To make the most of its potential, Saudi Arabia will need to work hard to make its own offerings stand out and, with that in mind, it has been turning to outside expertise. During the visit by MBS to France in April, a number of deals were signed, which will see French teams help to develop the tourism potential of Madain Saleh and other sites and build an opera house.
Alongside the mega-projects, there are numerous smaller examples of how the landscape is changing, from the opening of the first cinema in 35 years in April, to the holding of a World Wrestling Entertainment tournament in Jeddah in the same month and the growing number of public performances by popular local and international musicians.
Large sums of money continue to be allocated for such developments. On 4 May 2018, the government launched a $35 billion Quality of Life Program 2020, which will bring many of the disparate elements of the changing landscape together.
Among other things, this covers setting up the opera house and 16 theatres over the next few years, as well as 45 cinemas, 16 family entertainment centres, 491 sports facilities, a water park and three theme parks.

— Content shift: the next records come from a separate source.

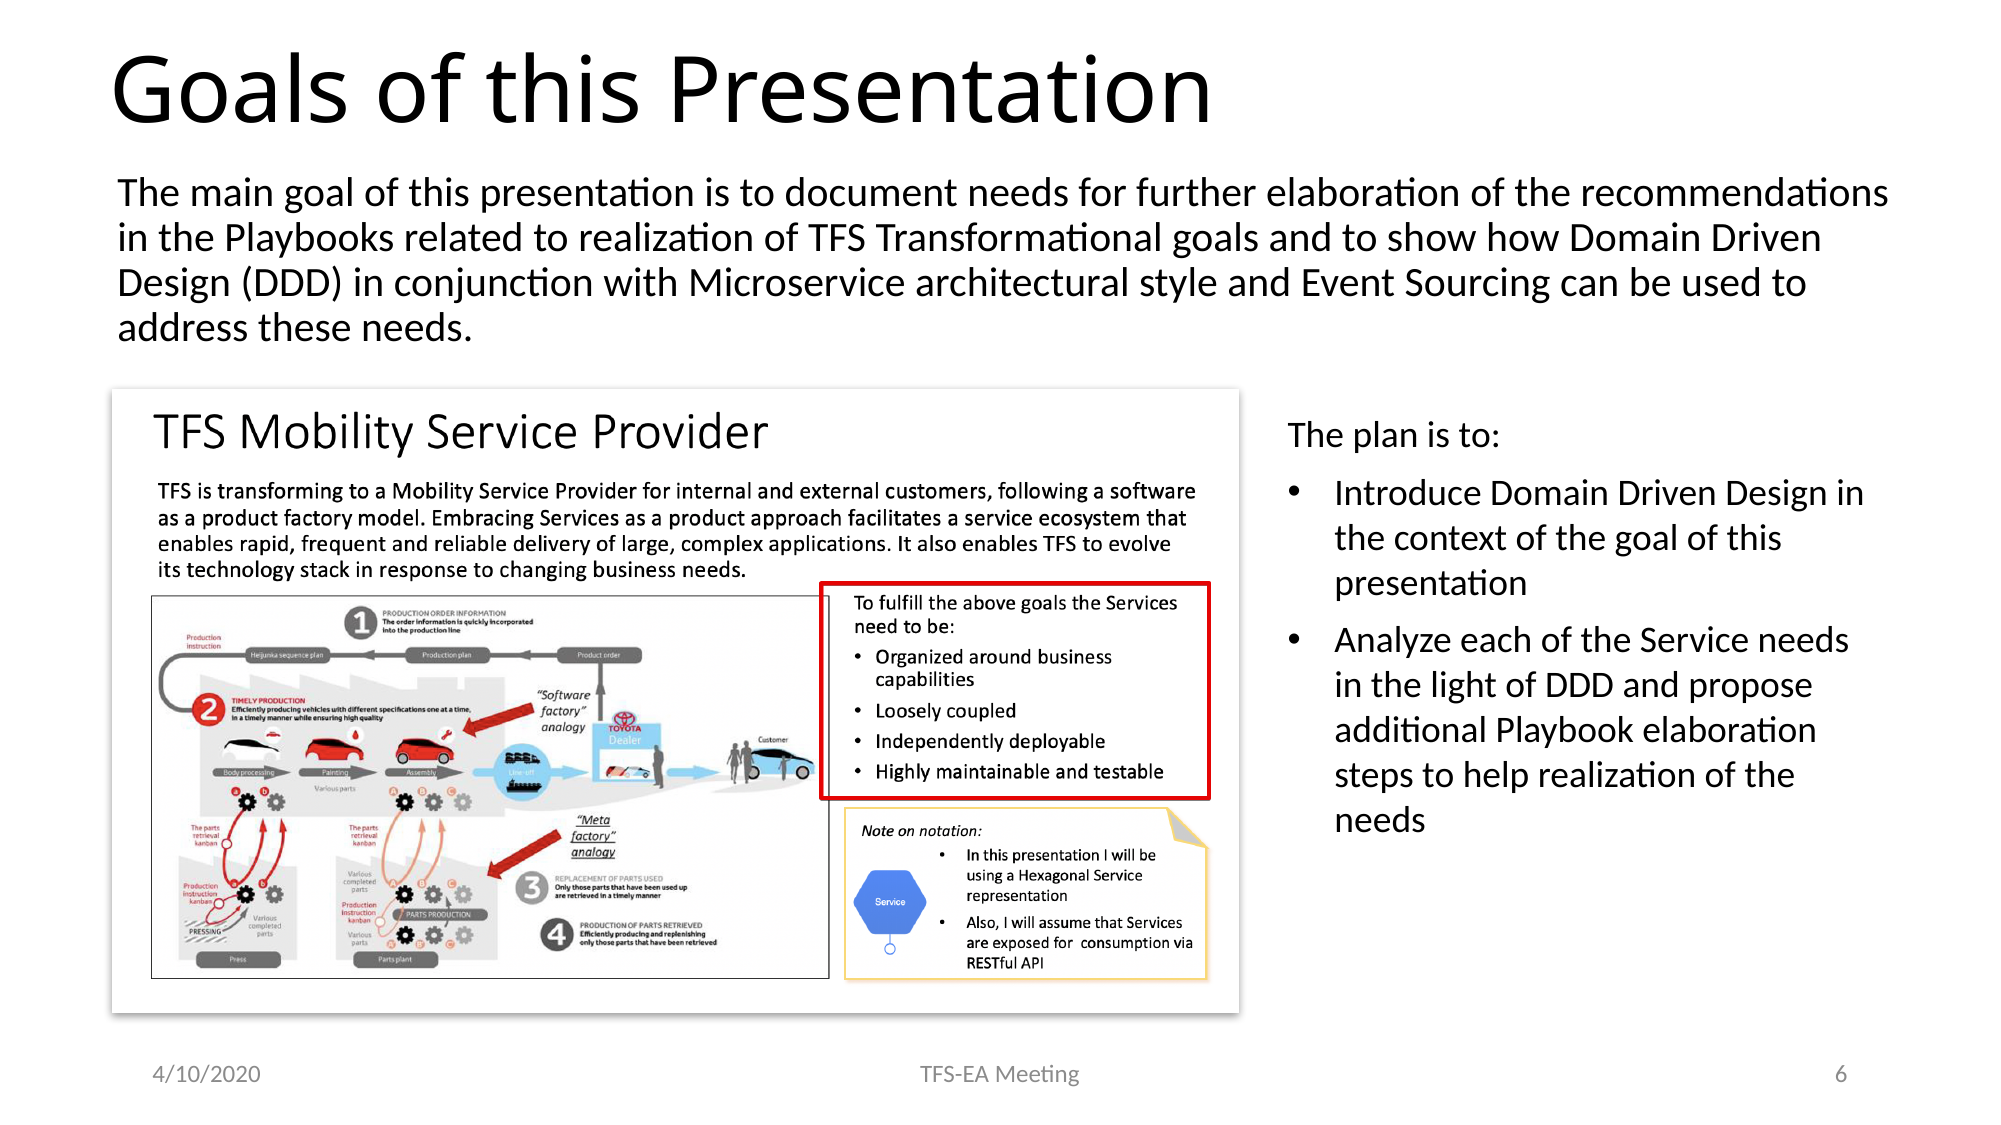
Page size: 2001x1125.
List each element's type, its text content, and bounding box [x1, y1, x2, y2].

text_box The main goal of this presentation is to document needs for further elaboration of the recommendations in the Playbooks related to realization of TFS Transformational goals and to show how Domain Driven Design (DDD) in conjunction with Microservice architectural style and Event Sourcing can be used to address these needs. [102, 162, 1933, 372]
footer TFS-EA Meeting [662, 1042, 1338, 1103]
picture [126, 403, 1225, 999]
title Goals of this Presentation [94, 0, 1820, 186]
slide_number 6 [1412, 1042, 1863, 1103]
text_box The plan is to: Introduce Domain Driven Design in the context of the goal of this presentation Analyze each of the Service needs in the light of DDD and propose additional Playbook elaboration steps to help realization of the needs [1272, 403, 1893, 848]
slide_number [137, 1042, 588, 1103]
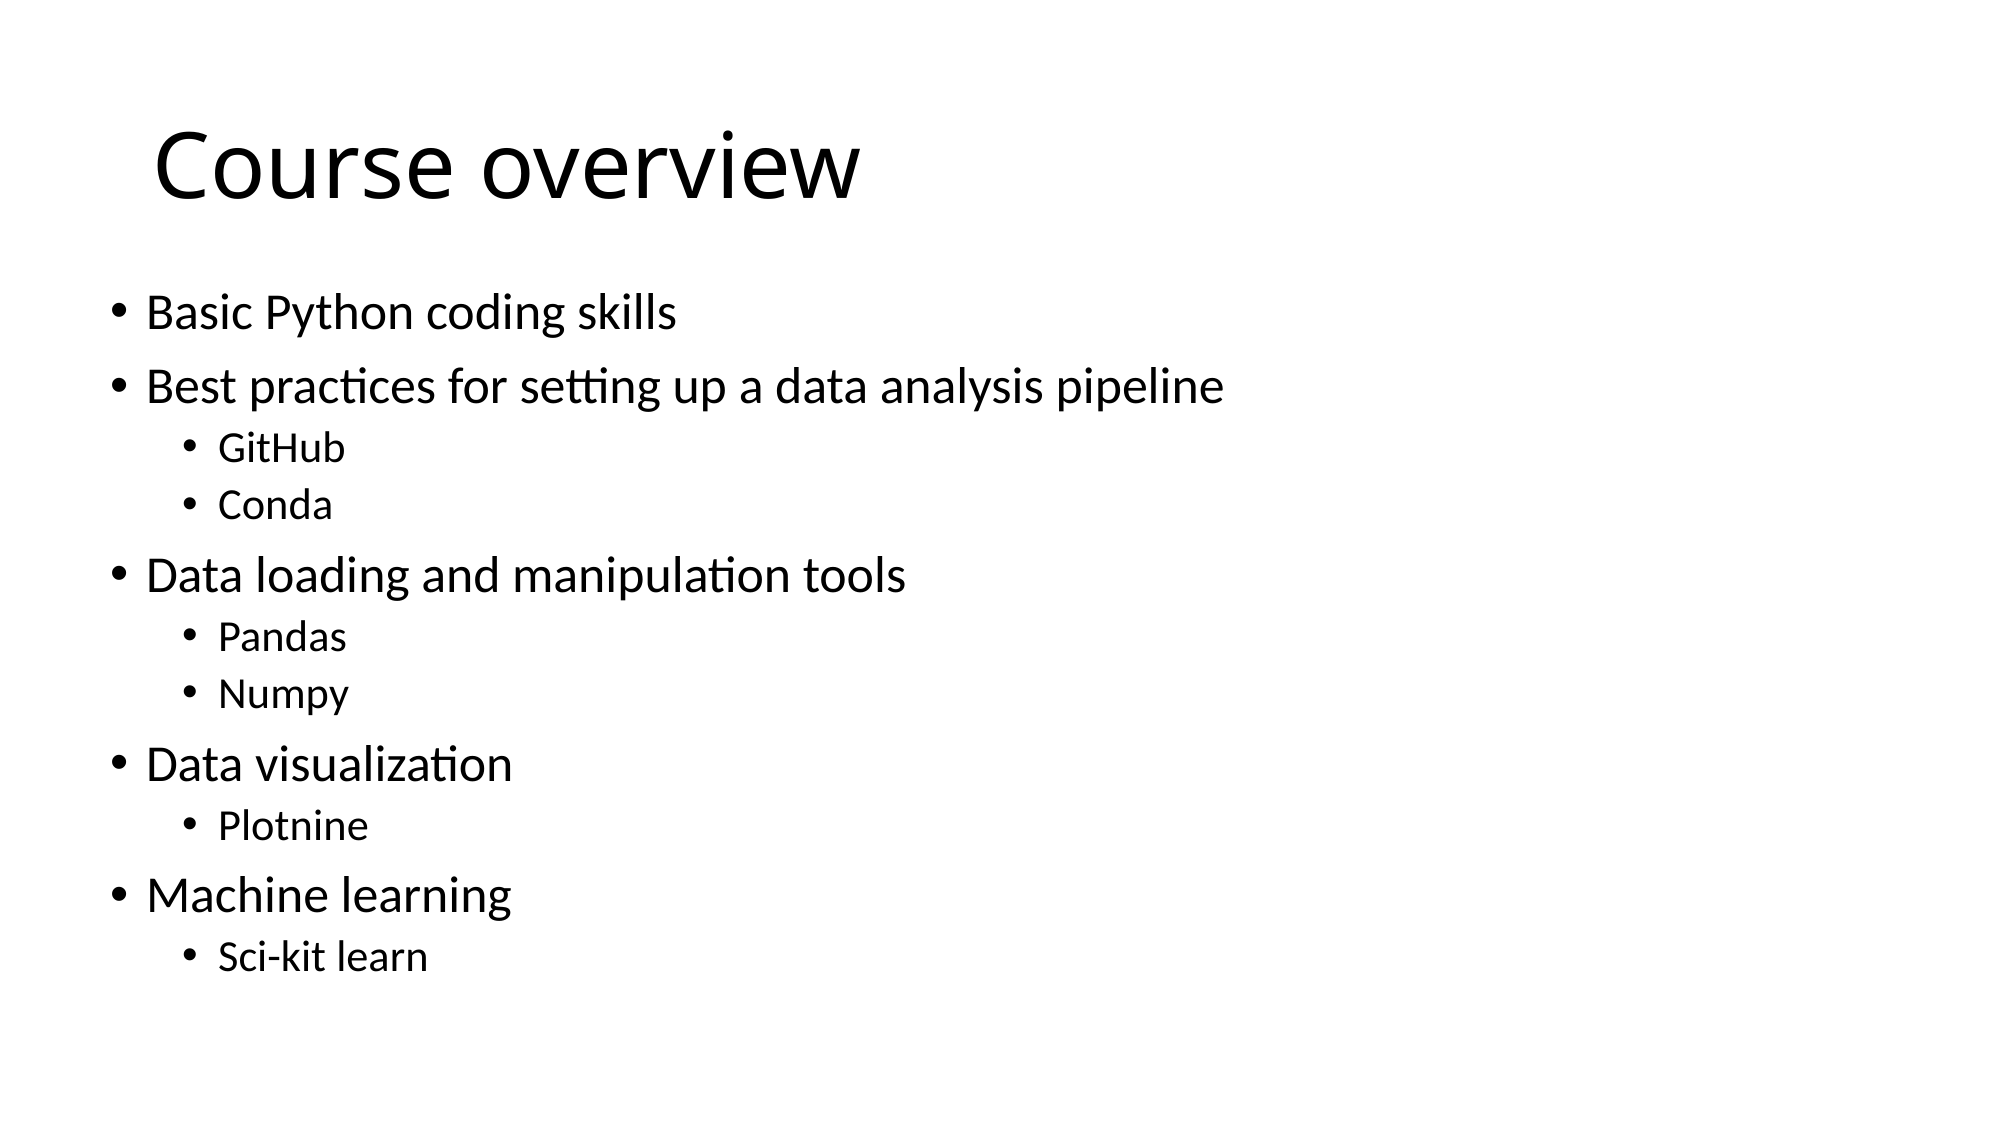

Of these various areas, the cinema market is perhaps developing the most quickly. Since the authorities announced in December that movie theaters j would be licensed again, a slew of regional and international operators have been queueing up to gain entry to what is a large and attractive untapped market. The first to move was US operator AMC, which has partnered with the Public Investment Forum (PIF). Not far behind was UAE-based Al Futtaim Holding with its Vox cinema brand—its first outlet began screening films in early May and the company plans to invest some $533 million in its rollout, with Chief Executive Alain Bejjani saying it is planning 600 screens across the country within five years.
However, the development of new leisure facilities has not always gone entirely smoothly. The fate of the opera house, for example, caused friction between different arms of the state earlier this year. Culture and information minister Awwad Bin Saleh Al-Awwad publicly chided General Entertainment Authority (GEA) chairman Ahmed Bin Aqeel Al-Khatib in February, when the latter spoke about the project for the first time.
Part of the problem appears to be the overlapping responsibilities of different government bodies that want to protect their own patch. As well as the GEA and the General Culture Authority, there is also the PIF, which is backing many of the bigger projects, the Saudi Commission for Tourism and National Heritage and the General Commission for Audio-visual Media. Several other ministries also have responsibilities that cross into the tourism sector, including the Ministry of Haj and Umrah and the Ministry of Economy and Planning.
There are other concerns among observers, including that some of the changes underway in the kingdom could yet prove ephemeral, particularly if there is a significant backlash from more conservative strands of society. “I’ve seen nothing that couldn’t be reversed by the stroke of a pen,” said one analyst.
But others are determined the changes underway will have staying power. Princess Reema Bint Bandar Al Saud, vice president for development and planning at the General Sports Authority, is adamant there has been a definite shift. “I’m building sustainability plans. I’m building five-year plans and I’m building growth plans and, if I can’t achieve that, my name is on the line and so is my job,” she told a meeting in London in March. “From my point of view, what I can tell you and from what I can vouch for, is this is the new normal.”
Such words will no doubt be welcomed by Saudis looking for a more interesting environment and better work prospects as much as they will by the companies pouring money into the opportunities created by the reform drive.